## [Records supplied]
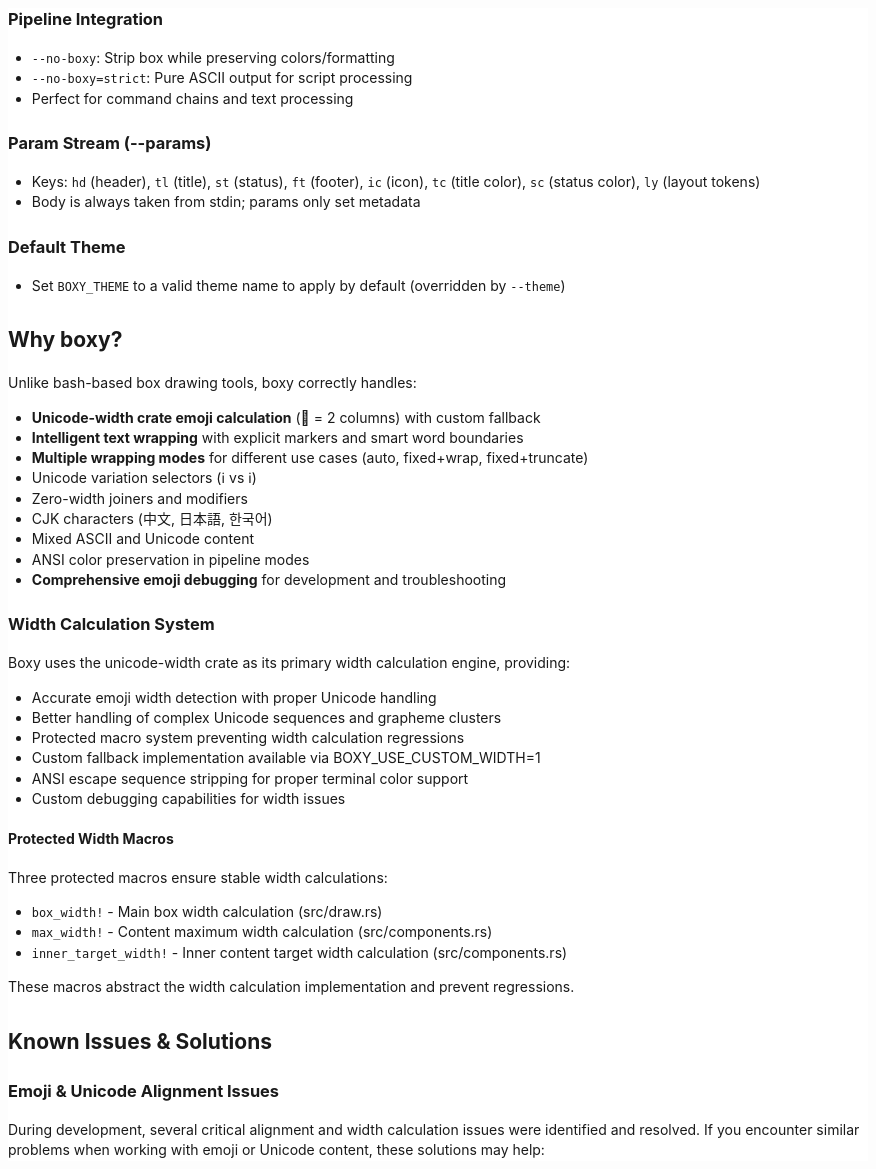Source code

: ### Pipeline Integration
- `--no-boxy`: Strip box while preserving colors/formatting
- `--no-boxy=strict`: Pure ASCII output for script processing
- Perfect for command chains and text processing

### Param Stream (--params)
- Keys: `hd` (header), `tl` (title), `st` (status), `ft` (footer), `ic` (icon), `tc` (title color), `sc` (status color), `ly` (layout tokens)
- Body is always taken from stdin; params only set metadata

### Default Theme
- Set `BOXY_THEME` to a valid theme name to apply by default (overridden by `--theme`)

## Why boxy?

Unlike bash-based box drawing tools, boxy correctly handles:
- **Unicode-width crate emoji calculation** (🚀 = 2 columns) with custom fallback
- **Intelligent text wrapping** with explicit markers and smart word boundaries
- **Multiple wrapping modes** for different use cases (auto, fixed+wrap, fixed+truncate)
- Unicode variation selectors (ℹ️ vs ℹ)
- Zero-width joiners and modifiers
- CJK characters (中文, 日本語, 한국어)
- Mixed ASCII and Unicode content
- ANSI color preservation in pipeline modes
- **Comprehensive emoji debugging** for development and troubleshooting

### Width Calculation System
Boxy uses the unicode-width crate as its primary width calculation engine, providing:
- Accurate emoji width detection with proper Unicode handling
- Better handling of complex Unicode sequences and grapheme clusters
- Protected macro system preventing width calculation regressions
- Custom fallback implementation available via BOXY_USE_CUSTOM_WIDTH=1
- ANSI escape sequence stripping for proper terminal color support
- Custom debugging capabilities for width issues

#### Protected Width Macros
Three protected macros ensure stable width calculations:
- `box_width!` - Main box width calculation (src/draw.rs)
- `max_width!` - Content maximum width calculation (src/components.rs)
- `inner_target_width!` - Inner content target width calculation (src/components.rs)

These macros abstract the width calculation implementation and prevent regressions.

## Known Issues & Solutions

### Emoji & Unicode Alignment Issues

During development, several critical alignment and width calculation issues were identified and resolved. If you encounter similar problems when working with emoji or Unicode content, these solutions may help:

## [Directions for this task]
All of the records above should be returned exactly, though the pictures should not.

## [Answer to the exercise]
Source code

: ### Pipeline Integration
- `--no-boxy`: Strip box while preserving colors/formatting
- `--no-boxy=strict`: Pure ASCII output for script processing
- Perfect for command chains and text processing

### Param Stream (--params)
- Keys: `hd` (header), `tl` (title), `st` (status), `ft` (footer), `ic` (icon), `tc` (title color), `sc` (status color), `ly` (layout tokens)
- Body is always taken from stdin; params only set metadata

### Default Theme
- Set `BOXY_THEME` to a valid theme name to apply by default (overridden by `--theme`)

## Why boxy?

Unlike bash-based box drawing tools, boxy correctly handles:
- **Unicode-width crate emoji calculation** (🚀 = 2 columns) with custom fallback
- **Intelligent text wrapping** with explicit markers and smart word boundaries
- **Multiple wrapping modes** for different use cases (auto, fixed+wrap, fixed+truncate)
- Unicode variation selectors (ℹ️ vs ℹ)
- Zero-width joiners and modifiers
- CJK characters (中文, 日本語, 한국어)
- Mixed ASCII and Unicode content
- ANSI color preservation in pipeline modes
- **Comprehensive emoji debugging** for development and troubleshooting

### Width Calculation System
Boxy uses the unicode-width crate as its primary width calculation engine, providing:
- Accurate emoji width detection with proper Unicode handling
- Better handling of complex Unicode sequences and grapheme clusters
- Protected macro system preventing width calculation regressions
- Custom fallback implementation available via BOXY_USE_CUSTOM_WIDTH=1
- ANSI escape sequence stripping for proper terminal color support
- Custom debugging capabilities for width issues

#### Protected Width Macros
Three protected macros ensure stable width calculations:
- `box_width!` - Main box width calculation (src/draw.rs)
- `max_width!` - Content maximum width calculation (src/components.rs)
- `inner_target_width!` - Inner content target width calculation (src/components.rs)

These macros abstract the width calculation implementation and prevent regressions.

## Known Issues & Solutions

### Emoji & Unicode Alignment Issues

During development, several critical alignment and width calculation issues were identified and resolved. If you encounter similar problems when working with emoji or Unicode content, these solutions may help:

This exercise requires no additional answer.